I would agree here. In my extensive experience (3 times that I installed my overflow to get it to stop leaking), it was silicone sealant that finally did the trick.

30 years might have me beat by a bit though.
 
Not in my experience.

I've used everything possible in my 30 years in aquaria, both personally and professionally. Silicon sealant is used quite often in aquaria plumbing, more so then pipe dope. Most of 104th uses it, I've used it in the numerous stores and facilities I've plumbed. Pipe dope not so much. It (pipe dope) as well isn't a final solution to salt creep.

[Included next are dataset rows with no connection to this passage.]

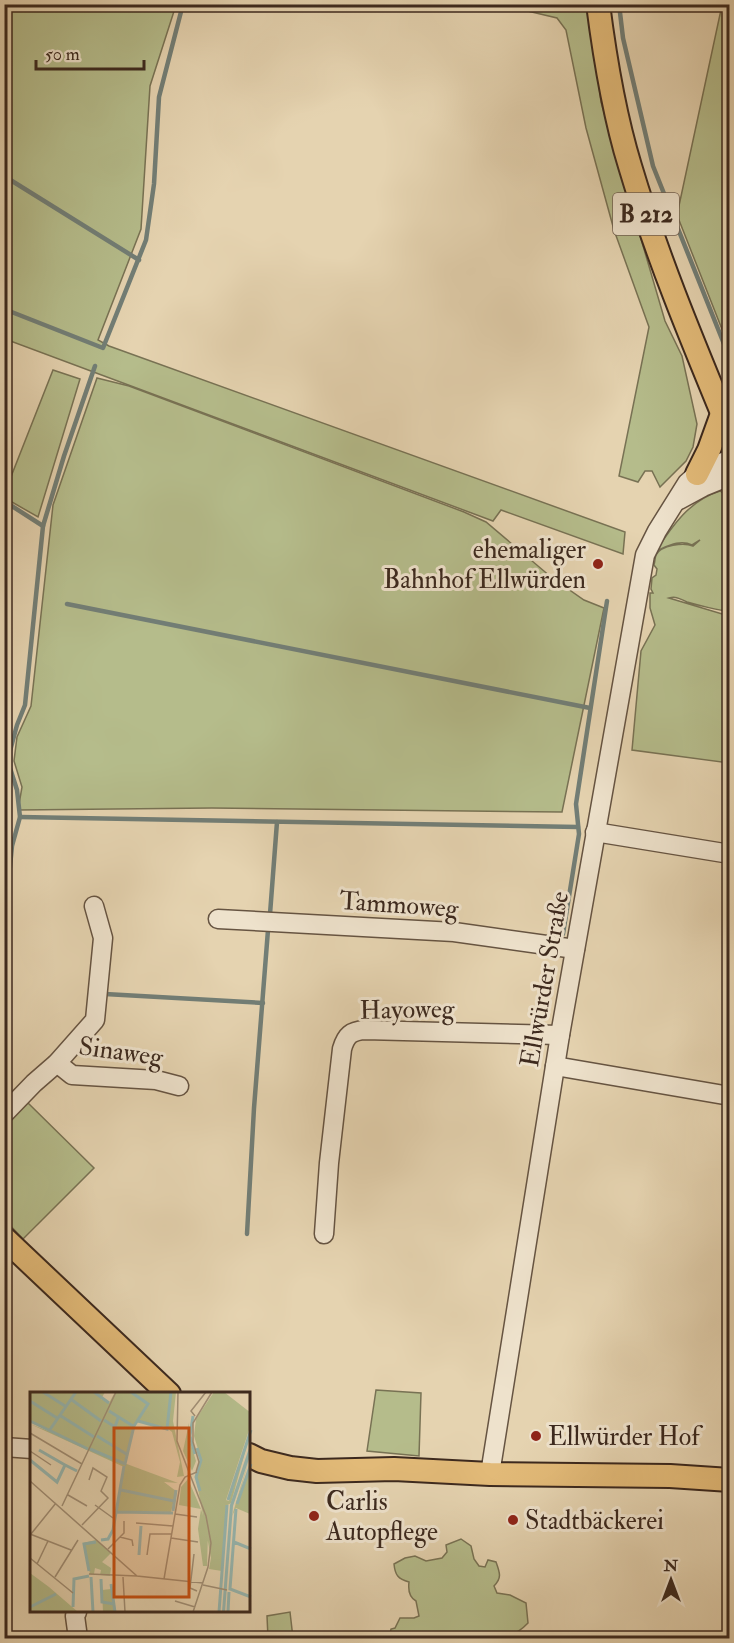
<svg xmlns="http://www.w3.org/2000/svg" width="734" height="1643" viewBox="0 0 734 1643" font-family="'IM FELL Double Pica',serif">
<style>
.green{fill:#b5bc8b;stroke:#787254;stroke-width:1.5}
.lines{fill:none;stroke-linecap:round;stroke-linejoin:round}
.stream{stroke:#727e76;stroke-width:4.5}
.minor-casing{stroke:#665442;stroke-width:21}
.major-casing{stroke:#3c291e;stroke-width:26}
.minor{stroke:#eee2cc;stroke-width:18}
.major{stroke:#e2ba78;stroke-width:22}
.poi-dot{fill:#8f2418;stroke:#eee2cc;stroke-width:2}
.labels{text-anchor:middle;stroke-width:6;stroke-linejoin:round;paint-order:stroke}
.shield{fill:#eee2cc;stroke:#716052;stroke-width:1.5}
.shield-label{font-size:24px;font-weight:bold;fill:#3c291e}
.poi-label{font-size:26px;fill:#3c291e;stroke:#eee2cc;text-anchor:start}
.street-label{font-size:26px;fill:#3c291e;stroke:#eee2cc}
.inset-river{fill:none;stroke:#96b7b1;stroke-width:3}
.inset-road{fill:none;stroke:#a18f76;stroke-width:1.5}
.view{fill:#c64f10;fill-opacity:0.15;stroke:#c64f10;stroke-width:3}
.inset-edge{fill:none;stroke:#3c291e;stroke-width:3}
</style>
<rect width="100%" height="100%" fill="#e5d3b0"/>
<filter id="stains"><feTurbulence type="fractalNoise" baseFrequency=".00333" numOctaves="4"/><feColorMatrix values="0 0 0 0 .2 0 0 0 0 .09 0 0 0 0 .02 0 0 0 .5 -.17"/></filter>
<radialGradient id="worn" r=".72"><stop offset=".6" stop-color="#630" stop-opacity="0"/><stop offset="1" stop-color="#630" stop-opacity=".3"/></radialGradient>
<g class="green">
<path d="M 4,5 L 176,5 L 150,86 L 141,229 L 98,340 L 109,346 L 625,532 L 623,554 L 501,510 L 493,521 L 5,339 Z"/>
<path d="M 524,5 L 589,5 L 601,102 L 665,321 L 682,356 L 697,424 L 693,447 L 686,461 L 660,487 L 652,471 L 645,471 L 638,482 L 619,476 L 649,327 L 614,230 L 586,128 L 566,30 L 557,18 L 523,10 Z"/>
<path d="M 722,5 L 730,5 L 729,347 L 677,215 Z"/>
<path d="M 53,370 L 80,379 L 38,517 L 5,498 L 5,492 Z"/>
<path d="M 97,378 L 129,386 L 464,512 L 486,522 L 551,577 L 584,600 L 604,608 L 562,812 L 212,808 L 18,810 L 22,787 L 14,761 L 17,737 L 31,706 L 53,505 Z"/>
<path d="M 720,491 L 729,497 L 729,545 L 722,540 L 729,546 L 729,611 C 724,612 694,604 687,602 C 680,599 677,596 669,598 L 729,616 L 729,763 L 632,750 L 641,651 L 655,625 L 650,608 L 650,593 L 653,593 L 651,589 L 652,578 L 656,575 L 657,569 L 654,565 C 655,562 655,557 656,555 C 661,545 684,542 693,546 L 700,540 L 692,545 C 680,539 668,546 656,551 C 672,526 690,500 720,491 Z"/>
<path d="M 27,1102 L 94,1168 L 23,1239 L 5,1220 L 4,1125 Z"/>
<path d="M 376,1390 L 421,1393 L 419,1456 L 367,1451 Z"/>
<path d="M 461,1539 L 471,1546 L 474,1559 L 479,1566 L 485,1567 L 488,1560 L 496,1562 C 500,1573 502,1578 494,1586 L 497,1593 L 510,1595 L 526,1603 L 528,1623 C 509,1643 498,1632 474,1636 L 474,1638 L 389,1638 L 391,1629 L 395,1628 L 400,1618 L 414,1618 L 419,1616 L 416,1601 C 409,1597 408,1590 409,1582 C 398,1579 395,1575 394,1564 L 405,1558 L 415,1556 L 426,1561 L 442,1558 L 447,1552 L 446,1545 Z"/>
<path d="M 290,1612 L 293,1638 L 268,1638 L 267,1616 Z"/>
</g>
<g class="lines">
<g class="stream">
<path d="M 619,4 L 623,38 L 653,166 L 730,359"/>
<path d="M 4,176 L 139,260"/>
<path d="M 4,309 L 103,348 L 146,240 L 154,184 L 159,97 L 183,4"/>
<path d="M 4,501 L 43,526"/>
<path d="M 67,604 L 590,708"/>
<path d="M 20,817 L 578,827"/>
<path d="M 270,914 L 277,822"/>
<path d="M 4,927 L 12,846 L 20,817 L 17,790 L 10,768 L 10,751 L 17,725 L 25,705 L 43,526 L 64,456 L 95,366"/>
<path d="M 563,934 L 579,834 L 576,804 L 607,601"/>
<path d="M 105,994 L 263,1003"/>
<path d="M 247,1234 L 254,1108 L 268,930"/>
</g>
<g class="minor-casing">
<g id="minor">
<path d="M 679,500 L 703,487 L 730,476"/>
<path d="M 595,832 L 730,854"/>
<path d="M 218,919 L 454,932 L 575,949"/>
<path d="M 57,1063 L 72,1075 L 156,1080 L 179,1086"/>
<path d="M 555,1066 L 730,1096"/>
<path d="M 4,1114 L 34,1083 L 57,1063 L 95,1020 L 103,938 L 94,906"/>
<path d="M 324,1234 L 329,1163 L 342,1049 C 346,1035 351,1031 365,1030 L 560,1035"/>
<path d="M 4,1447 L 32,1449"/>
<path d="M 490,1474 L 560,1035 L 645,555 L 657,531 L 687,483 L 697,474 L 730,459"/>
<path d="M 77,1612 L 75,1616 L 78,1638"/>
</g>
</g>
<g class="major-casing">
<g id="major">
<path d="M 598,4 C 605,59 614,114 630,166 C 657,257 694,345 730,432"/>
<path d="M 697,474 L 709,450 L 722,414"/>
<path d="M 4,1238 L 169,1394"/>
<path d="M 249,1455 L 261,1461 L 290,1468 L 317,1471 L 394,1469 L 490,1474 L 670,1476 L 730,1480"/>
</g>
</g>
<use href="#minor" class="minor"/>
<use href="#major" class="major"/>
</g>
<g class="poi-dot">
<circle cx="598" cy="564" r="6"/>
<circle cx="536" cy="1436" r="6"/>
<circle cx="314" cy="1516" r="6"/>
<circle cx="513" cy="1520" r="6"/>
</g>
<g class="labels">
<rect class="shield" x="613" y="193" width="66" height="42" rx="4.5"/>
<g class="shield-label">
<text x="646" y="222">B 212</text>
</g>
<g class="poi-label">
<text x="586" y="558" text-anchor="end">ehemaliger<tspan x="586" dy="30">Bahnhof Ellwürden</tspan></text>
<text x="548" y="1445">Ellwürder Hof</text>
<text x="326" y="1510">Carlis<tspan x="326" dy="30">Autopflege</tspan></text>
<text x="525" y="1529">Stadtbäckerei</text>
</g>
<g class="street-label">
<text transform="translate(399 904) rotate(4)" y="9">Tammoweg</text>
<text transform="translate(544 979) rotate(-80)" y="9">Ellwürder Straße</text>
<text transform="translate(407 1009) rotate(-1)" y="9">Hayoweg</text>
<text transform="translate(121 1051) rotate(8)" y="9">Sinaweg</text>
</g>
</g>
<g transform="translate(30 1392)">
<rect width="220" height="220" fill="#e5d3b0"/>
<path d="M 0,0 L 75,0 L 71,7 L 79,11 L 85,0 L 146,0 L 143,29 L 154,84 L 147,85 L 150,70 L 142,40 L 138,37 L 140,10 L 136,35 L 106,29 L 94,71 L 148,91 L 134,90 L 146,99 L 141,120 L 86,119 L 94,75 L 0,32 L 21,40 L 0,28 ZM 184,0 L 194,0 L 221,21 L 220,35 L 196,108 L 199,109 L 220,42 L 201,111 L 196,114 L 192,179 L 179,177 L 181,166 L 166,86 L 171,67 L 164,44 L 166,27 ZM 159,31 L 159,46 L 166,69 L 162,79 L 153,59 ZM 220,64 L 207,110 L 220,73 L 220,122 L 206,116 L 202,124 ZM 158,87 L 171,117 L 178,140 L 177,174 L 173,174 L 168,137 L 171,117 L 149,113 L 151,95 ZM 66,148 L 81,161 L 72,170 L 81,176 L 80,184 L 70,183 L 71,178 L 65,176 L 64,182 L 60,182 L 53,151 ZM 0,181 L 19,195 L 48,220 L 0,220 ZM 81,197 L 85,220 L 73,220 L 72,198 Z" fill="#b5bc8b"/>
<path d="M 220,53 L 220,64 L 203,114 L 195,220 L 192,220 L 200,113 Z" fill="#96b7b1"/>
<path class="inset-river" d="M 13,0 L 35,14M 64,0 L 79,11M 42,8 L 71,29M 0,9 L 27,26M 79,19 L 103,34M 31,24 L 64,45M 163,24 L 160,44 L 165,62M 74,28 L 85,35 L 88,26M 0,29 L 58,57M 108,29 L 137,37 L 141,0M 19,39 L 46,0M 67,44 L 98,63M 167,56 L 171,68 L 166,85 L 170,99M 60,57 L 95,72 L 104,34 L 118,12 L 101,0M 9,58 L 35,73M 0,68 L 27,90 L 35,73 L 47,79M 91,98 L 144,109M 198,108 L 221,38M 207,112 L 221,72M 206,117 L 200,197 L 221,205M 143,119 L 146,98M 87,120 L 143,121M 71,148 L 78,147 L 83,138 L 94,74M 204,150 L 221,157M 109,163 L 111,134M 59,179 L 54,152 L 66,150M 61,185 L 63,220M 71,187 L 72,210 L 84,212M 81,192 L 85,220M 0,215 L 26,202M 43,215 L 44,187 L 59,184M 189,220 L 197,113M 198,220 L 199,200"/>
<path class="inset-road" d="M 148,0 L 147,49 L 176,124 L 181,151 L 178,175 L 163,220M 165,24 L 161,19 L 176,0M 0,41 L 52,72M 0,59 L 21,73M 166,80 L 169,70 L 163,50 L 163,31 L 182,0M 0,89 L 107,184 L 173,191M 38,103 L 57,114M 65,113 L 83,126M 32,114 L 86,0M 145,122 L 167,125M 106,131 L 143,134M 52,133 L 78,106 L 71,99 L 77,85 L 63,76 L 59,88M 0,142 L 41,158M 1,142 L 26,111M 90,145 L 102,148 L 103,154M 141,146 L 168,150M 78,157 L 94,141 L 94,129M 164,162 L 160,196 L 167,199M 117,163 L 120,142 L 141,142M 0,166 L 43,201M 7,172 L 18,149M 59,182 L 107,184M 25,185 L 48,148M 93,185 L 95,220M 134,187 L 150,93 L 155,85 L 167,80M 173,193 L 197,198M 145,209 L 165,215"/>
<path class="view" d="M 84,36 L 159,36 L 159,205 L 84,205 Z"/>
<rect width="220" height="220" class="inset-edge"/>
</g>
<rect width="734" height="1643" fill="none" stroke="#e5d3b0" stroke-width="24"/>
<rect x="6" y="6" width="722" height="1631" fill="none" stroke="#3c291e" stroke-width="3"/>
<rect x="12" y="12" width="710" height="1619" fill="none" stroke="#3c291e" stroke-width="1.5"/>
<g transform="translate(671 1580)" stroke="#eee2cc" stroke-width="4.5" paint-order="stroke">
<path d="M0-4.5L10 22L0 15L-10 22Z" fill="#3c291e"/>
<text y="-9" font-size="16" font-weight="bold" text-anchor="middle" fill="#3c291e">N</text>
</g>
<path d="M36 60v9h108v-9" fill="none" stroke="#3c291e" stroke-width="3"/>
<text x="45" y="60" font-size="18" fill="#3c291e" stroke="#eee2cc" stroke-width="4.5" paint-order="stroke">50 m</text>
<rect width="100%" height="100%" filter="url(#stains)"/>
<rect width="100%" height="100%" fill="url(#worn)"/>
</svg>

Your 30 years of tank experience beats me by far, but on the 3-4 tanks I’ve used Rector seal T2 pipe sealant on return lines and drain bulkheads, I haven’t seen a leak or salt creep.
 
Salt Creep between the seals, is this avoidable?

View attachment 45858

Yeah. Make sure they’re clean. Sometimes coralline or vermitids grow in there and loosen the seal a bit. Also, seals can get old and wear down after a few years of use and need to be replaced. Or I just didn’t put it on well enough initially and the salt creep “sealed” it enough and it stopped.
 
Waiting on a couple of pieces but the rest are glued in. One of the union is backwards compared to the rest,

While working on this, I wonder why I didn’t get the 40L AIO version.